Text segment
So if I’m still working, I’m not required to take the RMD?

 

You’ll want to check with your 457 provider to be sure that that provision is in the plan.  But I believe that if you roll that into — and you’re still working — you can roll your IRA.  I know you can roll it into a 401k.  I believe the same rules apply to a 457.  You can continue to contribute and you don’t have to take the withdrawals in the case of a 401k, as I said, unless you’re a 5% or more shareholder.  But a 457, you’re not a shareholder.  You can’t be a shareholder.

 

Rick, it’s important to talk to the provider and make sure that that provision is allowed.

 

Yeah, they have told me that I can roll an IRA into that.

 

There you go.

 

Then kudos for you. <Background Noise> of that.

 

Alright.  Thank you.

 

Bye, Rick.  Thanks so much for the phone call.  If you want Rick’s line <?> it’s 844-220-0965.  The text machine is up and running as well, 21232.  Ralph in Orlando’s got a question.  Ralph, you’re on with the Certified Financial Group here on News 96.5 WDBO.  Good morning, Ralph.

 

Good morning, how are you?  Got a question regarding estate planning from an elderly father.  He lives with me most of the year in Florida, although he’s an Ohio resident.  He has a will.  Everything is set up pretty much as far as the legalities of it.  Was talking to an attorney, kind of finding out if I, as a Florida resident could be the executor for his will in Ohio and he said I can, but I’ve got to jump through a few extra hoops.  So he suggested putting everything in TODs for transfer on death, TODs, and moving it out there.  And also for the house, do the same thing for the house.

 

Okay, alright.

 

And that sounded good.  I do have a couple questions.  One, somewhat workable around the other one, I’m not sure about.  The most important one, first of all, would be if we do the TOD on the house, it would go to me and my sister, the two heirs.  If we get the appraised value of the house, that would be what our cost basis would be.  If we sell the house for more than the appraised value, would we have to pay capital gains on that or could we wait like six months, like you do with a normal estate and get an alternate valuation of the selling cost?

 

Your worried about when your dad passes away, you’re going to inherit that house as the value at his time of death.  So you can sell the next <?> day and pay no taxes.  So you’re paying — you’re fearful of — if you inherit the house and it has a big jump in value because you’re fathers not living there anymore?

 

No, because <Background Noise> primary residence, are they going to pay capital gains?

 

No, no, no.

 

So we get the —

 

Why do you say no?  Why do you say no?  If they inherit the home —

 

Right, they can sell the house the next <Background Noise>.

 

Wait, you mean so they can sell the next day with no taxes.

Per-instance keypoint data
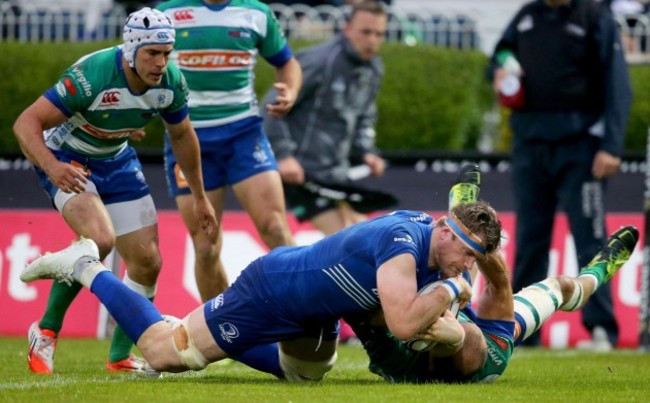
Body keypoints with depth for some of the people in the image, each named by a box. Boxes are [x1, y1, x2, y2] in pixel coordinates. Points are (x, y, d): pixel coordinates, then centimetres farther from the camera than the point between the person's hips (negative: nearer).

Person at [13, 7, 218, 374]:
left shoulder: (171, 82, -15)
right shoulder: (91, 77, -33)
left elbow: (182, 136, 6)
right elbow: (27, 123, -34)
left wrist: (199, 196, 13)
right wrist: (52, 167, -52)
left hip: (117, 162, 6)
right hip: (68, 161, -6)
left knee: (147, 262, 1)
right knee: (99, 239, -31)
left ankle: (120, 357, 20)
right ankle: (46, 332, -13)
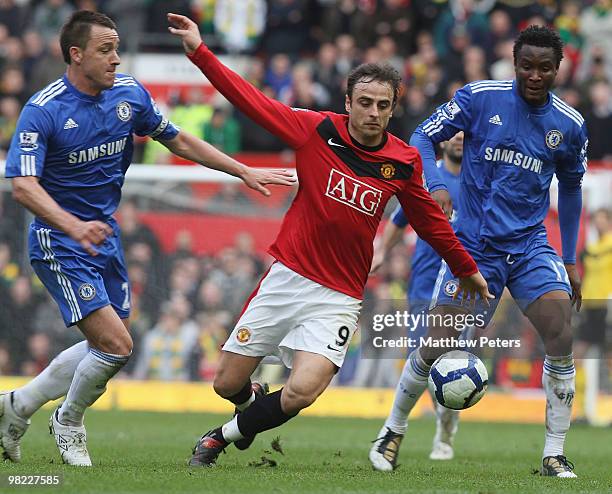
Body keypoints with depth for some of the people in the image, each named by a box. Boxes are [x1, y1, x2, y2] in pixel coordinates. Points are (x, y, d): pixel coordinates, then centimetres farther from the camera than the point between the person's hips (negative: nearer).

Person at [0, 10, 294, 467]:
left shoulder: (129, 94, -1)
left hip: (105, 236, 7)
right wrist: (75, 227, -44)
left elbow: (177, 140, 13)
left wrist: (245, 172, 10)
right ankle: (69, 422, 12)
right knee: (116, 345, -15)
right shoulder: (43, 110, -19)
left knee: (107, 348, 12)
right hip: (59, 243, -7)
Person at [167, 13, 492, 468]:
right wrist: (199, 51, -11)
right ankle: (254, 402, 44)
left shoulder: (404, 162, -1)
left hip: (337, 298, 0)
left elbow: (429, 220, 16)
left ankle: (227, 434, 9)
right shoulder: (317, 130, -6)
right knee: (228, 383, 4)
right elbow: (251, 100, -4)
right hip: (286, 278, 0)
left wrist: (466, 268, 27)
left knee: (301, 393, -21)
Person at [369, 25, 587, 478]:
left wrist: (571, 260, 15)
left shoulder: (569, 125, 2)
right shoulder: (480, 97, -6)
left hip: (530, 245, 2)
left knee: (560, 333, -19)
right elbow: (422, 139, -2)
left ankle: (554, 455, -9)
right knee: (436, 346, -4)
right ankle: (394, 430, 23)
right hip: (472, 243, -2)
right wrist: (435, 186, -22)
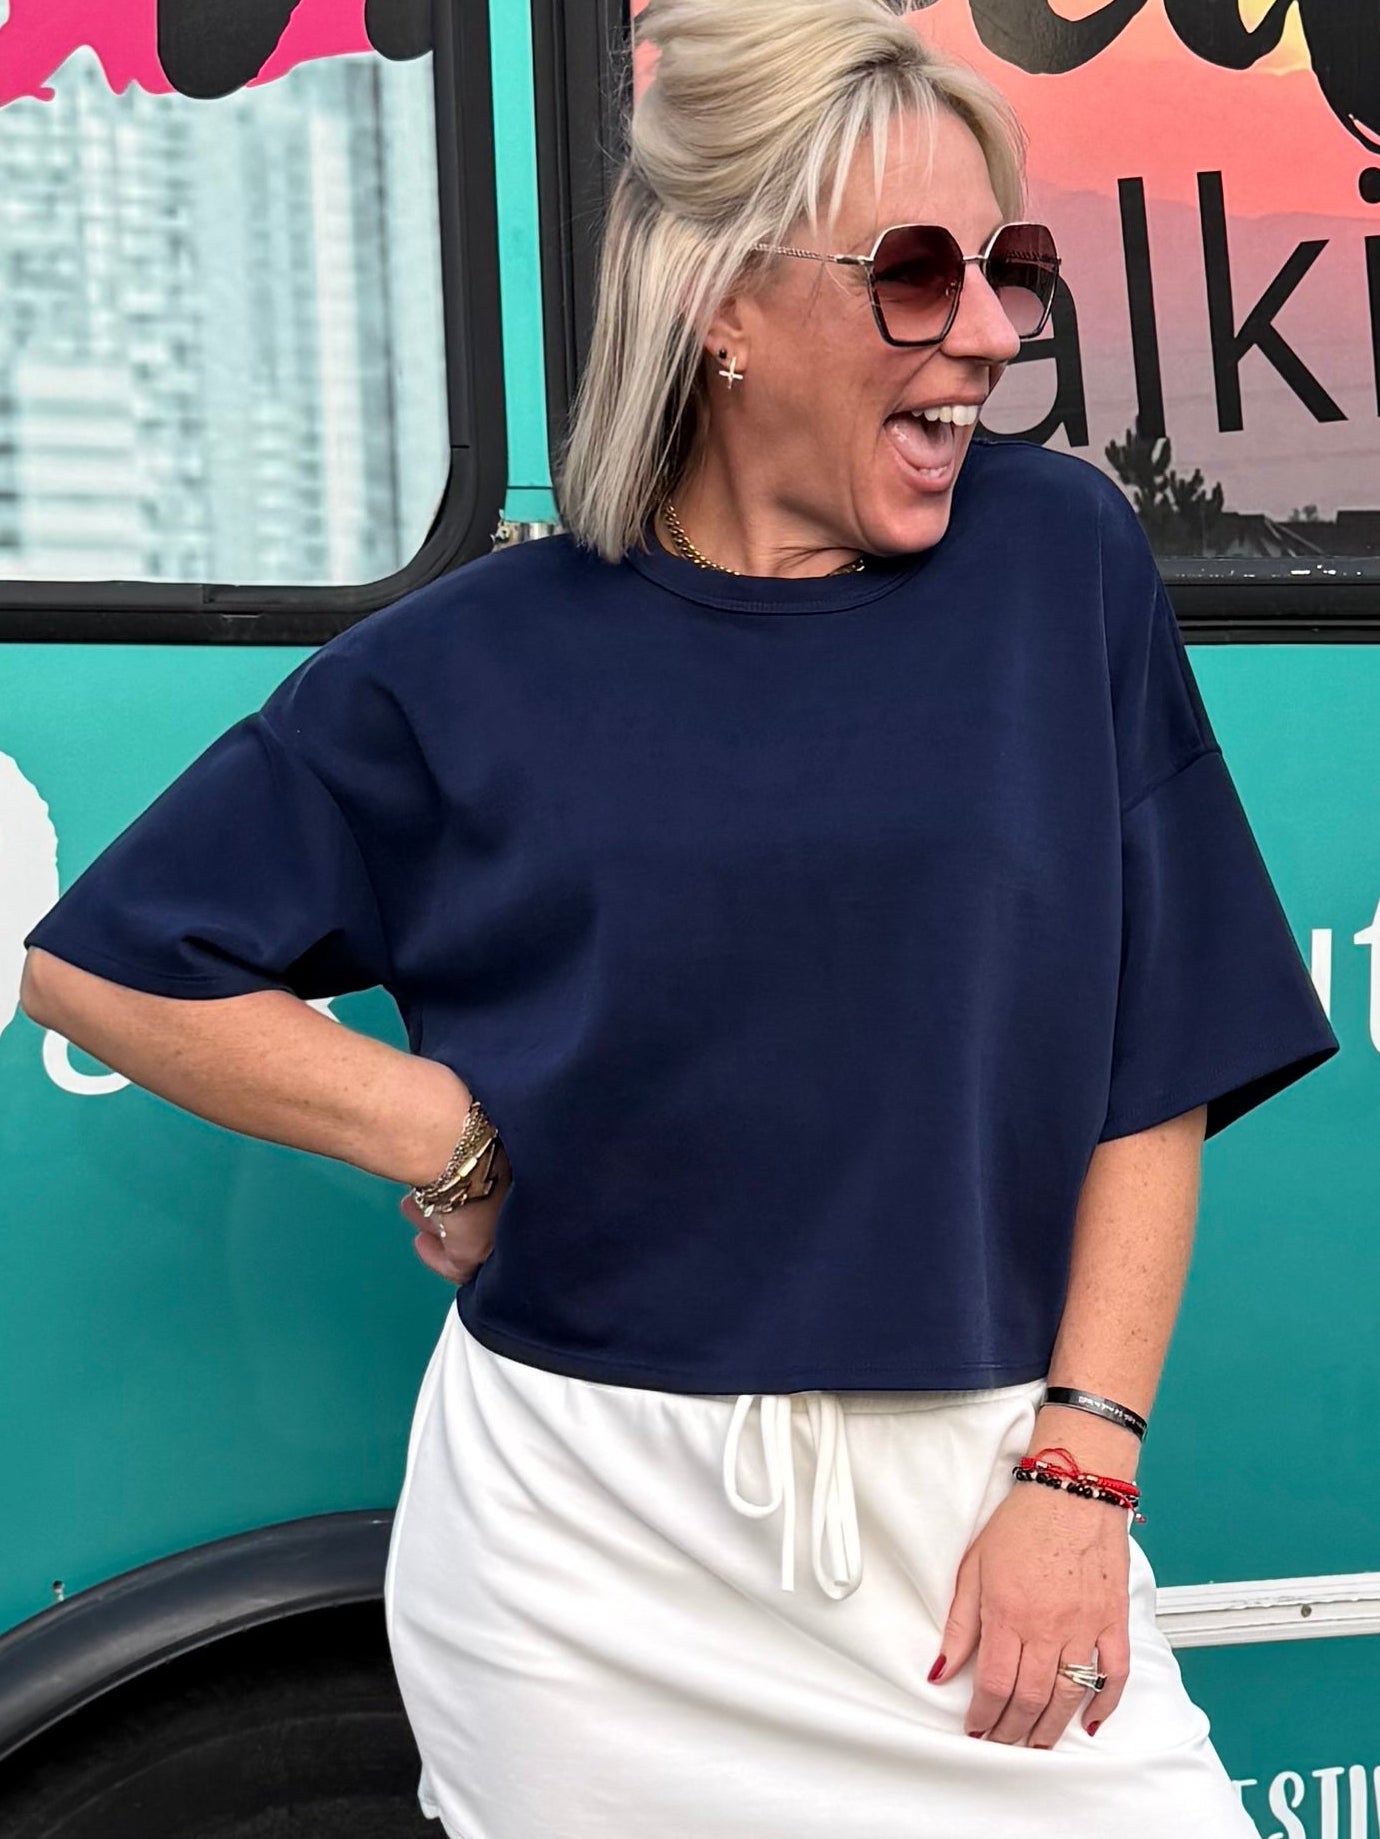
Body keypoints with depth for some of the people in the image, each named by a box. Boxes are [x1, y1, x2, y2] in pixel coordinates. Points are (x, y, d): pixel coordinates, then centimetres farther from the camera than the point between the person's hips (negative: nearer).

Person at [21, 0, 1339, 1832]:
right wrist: (463, 1142, -4)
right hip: (587, 1541, 0)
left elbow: (1156, 1072, 0)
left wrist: (1078, 1469, -7)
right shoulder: (484, 666, -3)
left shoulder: (1063, 566, -1)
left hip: (973, 1516, 1)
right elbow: (105, 965, 4)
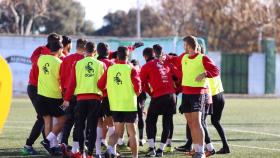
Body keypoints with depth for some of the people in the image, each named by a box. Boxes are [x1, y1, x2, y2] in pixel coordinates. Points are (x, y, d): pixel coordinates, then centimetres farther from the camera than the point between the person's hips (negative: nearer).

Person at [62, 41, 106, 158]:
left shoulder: (77, 64, 2)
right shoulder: (101, 65, 3)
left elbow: (72, 83, 1)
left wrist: (67, 99, 7)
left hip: (81, 97, 0)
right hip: (95, 98, 0)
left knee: (80, 126, 10)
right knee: (92, 127, 2)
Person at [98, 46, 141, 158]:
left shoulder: (110, 69, 0)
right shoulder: (131, 70, -10)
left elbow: (100, 85, 3)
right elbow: (137, 87, -17)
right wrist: (137, 92, 6)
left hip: (115, 106, 3)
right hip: (129, 106, -3)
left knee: (117, 131, 13)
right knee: (132, 132, 7)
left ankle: (110, 148, -12)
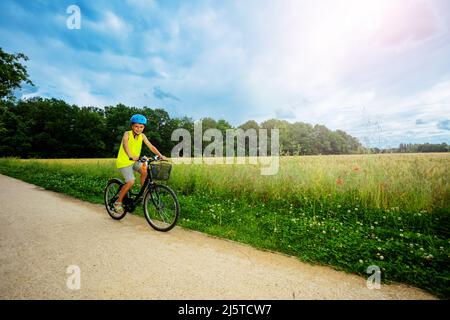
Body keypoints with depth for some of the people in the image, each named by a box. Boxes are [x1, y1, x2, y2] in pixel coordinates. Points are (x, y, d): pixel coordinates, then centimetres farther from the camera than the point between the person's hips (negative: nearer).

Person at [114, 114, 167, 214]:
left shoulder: (142, 136, -2)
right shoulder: (127, 134, -15)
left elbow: (151, 146, -8)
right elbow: (125, 145, -33)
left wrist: (161, 156, -22)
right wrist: (131, 156, -52)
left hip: (135, 161, 5)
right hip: (124, 162, -5)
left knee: (145, 171, -19)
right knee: (130, 181, -20)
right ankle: (118, 202, 0)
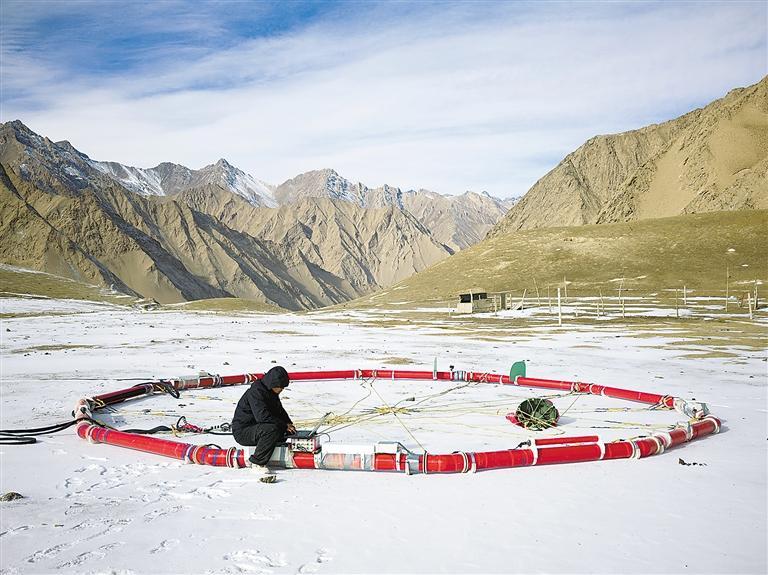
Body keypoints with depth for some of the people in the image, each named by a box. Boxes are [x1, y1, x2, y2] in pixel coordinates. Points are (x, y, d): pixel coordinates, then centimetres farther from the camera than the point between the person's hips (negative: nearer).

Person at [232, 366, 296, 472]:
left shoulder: (271, 392, 9)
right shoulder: (256, 392, -21)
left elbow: (279, 410, 21)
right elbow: (262, 416, -31)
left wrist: (288, 423, 2)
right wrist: (284, 425, -24)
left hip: (256, 427, 9)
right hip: (242, 431, -9)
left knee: (287, 432, -1)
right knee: (272, 429, -33)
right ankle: (258, 462, -22)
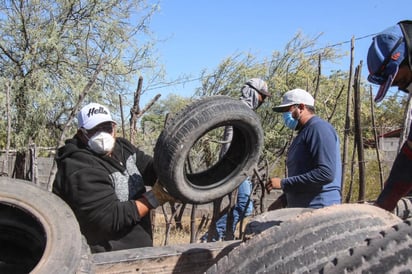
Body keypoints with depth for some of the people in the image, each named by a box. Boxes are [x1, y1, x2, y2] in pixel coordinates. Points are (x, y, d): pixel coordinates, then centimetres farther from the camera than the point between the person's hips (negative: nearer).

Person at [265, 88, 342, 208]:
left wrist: (283, 183, -19)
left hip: (319, 209, -9)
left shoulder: (319, 128, -10)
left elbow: (326, 173, -22)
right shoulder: (303, 133, 20)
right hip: (300, 210, 9)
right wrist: (283, 201, 14)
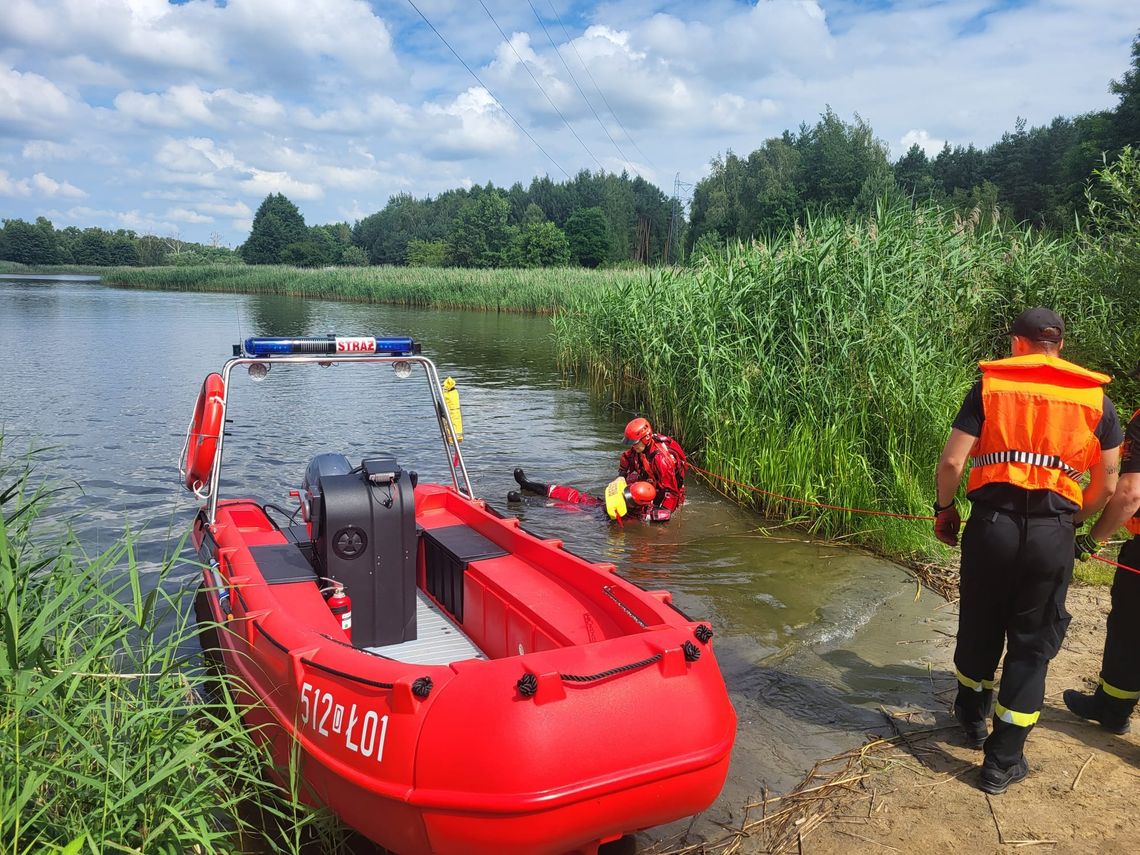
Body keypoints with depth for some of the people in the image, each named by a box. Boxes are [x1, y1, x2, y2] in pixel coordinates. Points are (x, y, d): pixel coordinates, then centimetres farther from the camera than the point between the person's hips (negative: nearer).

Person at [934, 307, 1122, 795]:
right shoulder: (1096, 397, 6)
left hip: (992, 523, 0)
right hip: (1053, 533, 1)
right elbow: (1106, 485, 7)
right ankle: (1003, 762, 17)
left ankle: (972, 718, 41)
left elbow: (951, 462, -6)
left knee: (979, 628, 19)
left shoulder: (989, 386, 1)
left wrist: (944, 509, 9)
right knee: (1032, 644, 10)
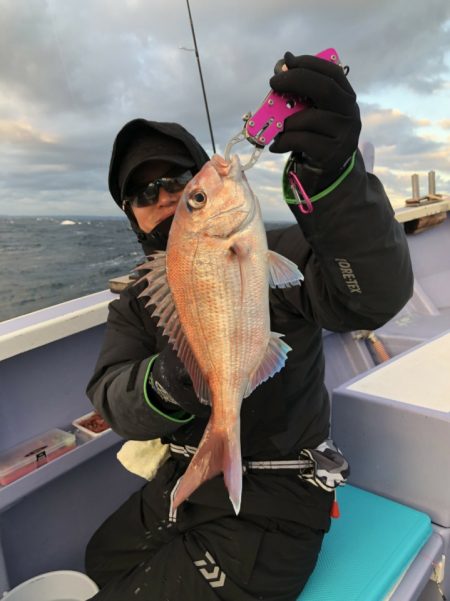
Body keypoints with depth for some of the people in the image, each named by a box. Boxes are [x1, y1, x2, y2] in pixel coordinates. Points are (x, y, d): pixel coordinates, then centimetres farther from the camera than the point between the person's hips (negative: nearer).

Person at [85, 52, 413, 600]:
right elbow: (113, 401, -16)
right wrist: (170, 381, -39)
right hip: (180, 488, 6)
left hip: (267, 513, -5)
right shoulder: (137, 302, -1)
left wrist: (332, 173, -52)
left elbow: (376, 294, -35)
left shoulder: (277, 258, -16)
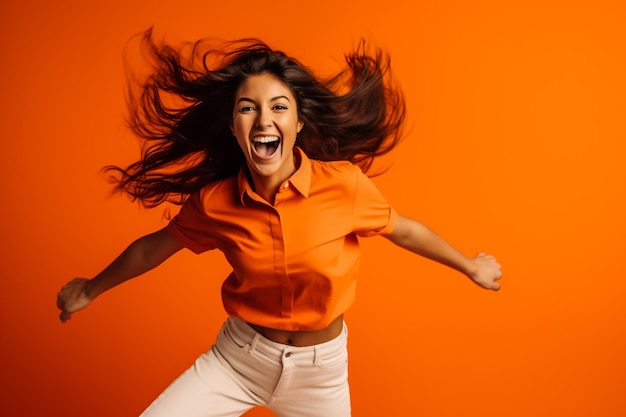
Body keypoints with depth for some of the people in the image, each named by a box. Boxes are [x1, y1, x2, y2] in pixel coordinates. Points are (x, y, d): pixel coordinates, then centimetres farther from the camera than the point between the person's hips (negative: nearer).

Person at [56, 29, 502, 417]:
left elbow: (403, 229, -2)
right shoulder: (214, 201, -15)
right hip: (237, 358, 1)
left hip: (321, 367, 0)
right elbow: (156, 245, 4)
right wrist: (91, 289, 18)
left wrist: (471, 266, 14)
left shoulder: (344, 183, -20)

Your tasks
1 > Answer these questions from the radio show transcript:
(a) What phone number is given for Rick's line?
(b) In which state is Ralph's father a resident?
(c) What did the attorney suggest putting everything in?
2 > How many lines of the listing contain the string "ankle"? Give only the number.

Written responses
1 >
(a) 844-220-0965
(b) Ohio
(c) TODs (transfer on death)

2 > 12